YOUR TASK » The entries are given below. Output each one unchanged.
____
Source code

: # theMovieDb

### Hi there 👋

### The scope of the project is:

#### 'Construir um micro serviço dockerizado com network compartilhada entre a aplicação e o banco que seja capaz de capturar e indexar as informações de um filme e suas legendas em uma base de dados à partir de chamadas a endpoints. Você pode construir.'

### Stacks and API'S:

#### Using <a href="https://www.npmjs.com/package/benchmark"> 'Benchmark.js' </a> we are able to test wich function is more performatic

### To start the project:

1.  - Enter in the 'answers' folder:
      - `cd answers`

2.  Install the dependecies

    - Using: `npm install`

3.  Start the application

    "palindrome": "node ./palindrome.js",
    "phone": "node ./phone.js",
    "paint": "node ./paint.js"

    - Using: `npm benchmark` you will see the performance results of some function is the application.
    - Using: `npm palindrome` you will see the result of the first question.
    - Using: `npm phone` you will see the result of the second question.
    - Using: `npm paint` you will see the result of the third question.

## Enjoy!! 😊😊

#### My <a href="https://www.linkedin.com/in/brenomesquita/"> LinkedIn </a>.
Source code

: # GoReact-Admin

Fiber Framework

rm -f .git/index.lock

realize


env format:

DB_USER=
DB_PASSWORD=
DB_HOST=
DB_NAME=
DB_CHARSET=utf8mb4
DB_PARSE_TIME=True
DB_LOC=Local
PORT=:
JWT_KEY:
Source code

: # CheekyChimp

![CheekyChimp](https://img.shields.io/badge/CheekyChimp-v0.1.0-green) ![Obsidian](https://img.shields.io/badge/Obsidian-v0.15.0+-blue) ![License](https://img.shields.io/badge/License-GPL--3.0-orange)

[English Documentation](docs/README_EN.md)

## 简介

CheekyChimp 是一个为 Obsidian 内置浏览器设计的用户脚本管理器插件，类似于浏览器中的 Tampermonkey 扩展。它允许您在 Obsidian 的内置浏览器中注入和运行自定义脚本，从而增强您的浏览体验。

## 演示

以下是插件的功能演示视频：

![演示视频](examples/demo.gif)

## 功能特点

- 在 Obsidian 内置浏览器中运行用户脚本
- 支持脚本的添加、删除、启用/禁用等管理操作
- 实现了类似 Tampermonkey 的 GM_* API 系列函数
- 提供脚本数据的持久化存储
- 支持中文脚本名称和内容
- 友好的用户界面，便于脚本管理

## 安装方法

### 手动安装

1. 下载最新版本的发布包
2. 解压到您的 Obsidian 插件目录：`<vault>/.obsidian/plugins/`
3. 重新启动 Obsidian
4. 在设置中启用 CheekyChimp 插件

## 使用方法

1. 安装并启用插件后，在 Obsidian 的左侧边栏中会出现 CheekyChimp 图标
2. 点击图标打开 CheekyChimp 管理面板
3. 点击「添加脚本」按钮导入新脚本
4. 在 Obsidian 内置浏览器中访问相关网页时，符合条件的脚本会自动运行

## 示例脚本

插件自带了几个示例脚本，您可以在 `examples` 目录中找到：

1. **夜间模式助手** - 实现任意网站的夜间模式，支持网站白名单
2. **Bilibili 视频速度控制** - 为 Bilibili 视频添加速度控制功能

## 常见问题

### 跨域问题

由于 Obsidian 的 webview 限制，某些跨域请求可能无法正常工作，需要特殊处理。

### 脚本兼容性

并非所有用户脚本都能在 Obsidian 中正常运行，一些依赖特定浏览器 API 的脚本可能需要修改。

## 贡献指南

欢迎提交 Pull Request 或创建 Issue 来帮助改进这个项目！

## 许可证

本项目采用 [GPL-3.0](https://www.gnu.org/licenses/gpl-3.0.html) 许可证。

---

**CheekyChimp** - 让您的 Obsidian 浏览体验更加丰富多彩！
____
RESPONSE FOR THIS EXERCISE »
Source code

: # theMovieDb

### Hi there 👋

### The scope of the project is:

#### 'Construir um micro serviço dockerizado com network compartilhada entre a aplicação e o banco que seja capaz de capturar e indexar as informações de um filme e suas legendas em uma base de dados à partir de chamadas a endpoints. Você pode construir.'

### Stacks and API'S:

#### Using <a href="https://www.npmjs.com/package/benchmark"> 'Benchmark.js' </a> we are able to test wich function is more performatic

### To start the project:

1.  - Enter in the 'answers' folder:
      - `cd answers`

2.  Install the dependecies

    - Using: `npm install`

3.  Start the application

    "palindrome": "node ./palindrome.js",
    "phone": "node ./phone.js",
    "paint": "node ./paint.js"

    - Using: `npm benchmark` you will see the performance results of some function is the application.
    - Using: `npm palindrome` you will see the result of the first question.
    - Using: `npm phone` you will see the result of the second question.
    - Using: `npm paint` you will see the result of the third question.

## Enjoy!! 😊😊

#### My <a href="https://www.linkedin.com/in/brenomesquita/"> LinkedIn </a>.
Source code

: # GoReact-Admin

Fiber Framework

rm -f .git/index.lock

realize


env format:

DB_USER=
DB_PASSWORD=
DB_HOST=
DB_NAME=
DB_CHARSET=utf8mb4
DB_PARSE_TIME=True
DB_LOC=Local
PORT=:
JWT_KEY:
Source code

: # CheekyChimp

![CheekyChimp](https://img.shields.io/badge/CheekyChimp-v0.1.0-green) ![Obsidian](https://img.shields.io/badge/Obsidian-v0.15.0+-blue) ![License](https://img.shields.io/badge/License-GPL--3.0-orange)

[English Documentation](docs/README_EN.md)

## 简介

CheekyChimp 是一个为 Obsidian 内置浏览器设计的用户脚本管理器插件，类似于浏览器中的 Tampermonkey 扩展。它允许您在 Obsidian 的内置浏览器中注入和运行自定义脚本，从而增强您的浏览体验。

## 演示

以下是插件的功能演示视频：

![演示视频](examples/demo.gif)

## 功能特点

- 在 Obsidian 内置浏览器中运行用户脚本
- 支持脚本的添加、删除、启用/禁用等管理操作
- 实现了类似 Tampermonkey 的 GM_* API 系列函数
- 提供脚本数据的持久化存储
- 支持中文脚本名称和内容
- 友好的用户界面，便于脚本管理

## 安装方法

### 手动安装

1. 下载最新版本的发布包
2. 解压到您的 Obsidian 插件目录：`<vault>/.obsidian/plugins/`
3. 重新启动 Obsidian
4. 在设置中启用 CheekyChimp 插件

## 使用方法

1. 安装并启用插件后，在 Obsidian 的左侧边栏中会出现 CheekyChimp 图标
2. 点击图标打开 CheekyChimp 管理面板
3. 点击「添加脚本」按钮导入新脚本
4. 在 Obsidian 内置浏览器中访问相关网页时，符合条件的脚本会自动运行

## 示例脚本

插件自带了几个示例脚本，您可以在 `examples` 目录中找到：

1. **夜间模式助手** - 实现任意网站的夜间模式，支持网站白名单
2. **Bilibili 视频速度控制** - 为 Bilibili 视频添加速度控制功能

## 常见问题

### 跨域问题

由于 Obsidian 的 webview 限制，某些跨域请求可能无法正常工作，需要特殊处理。

### 脚本兼容性

并非所有用户脚本都能在 Obsidian 中正常运行，一些依赖特定浏览器 API 的脚本可能需要修改。

## 贡献指南

欢迎提交 Pull Request 或创建 Issue 来帮助改进这个项目！

## 许可证

本项目采用 [GPL-3.0](https://www.gnu.org/licenses/gpl-3.0.html) 许可证。

---

**CheekyChimp** - 让您的 Obsidian 浏览体验更加丰富多彩！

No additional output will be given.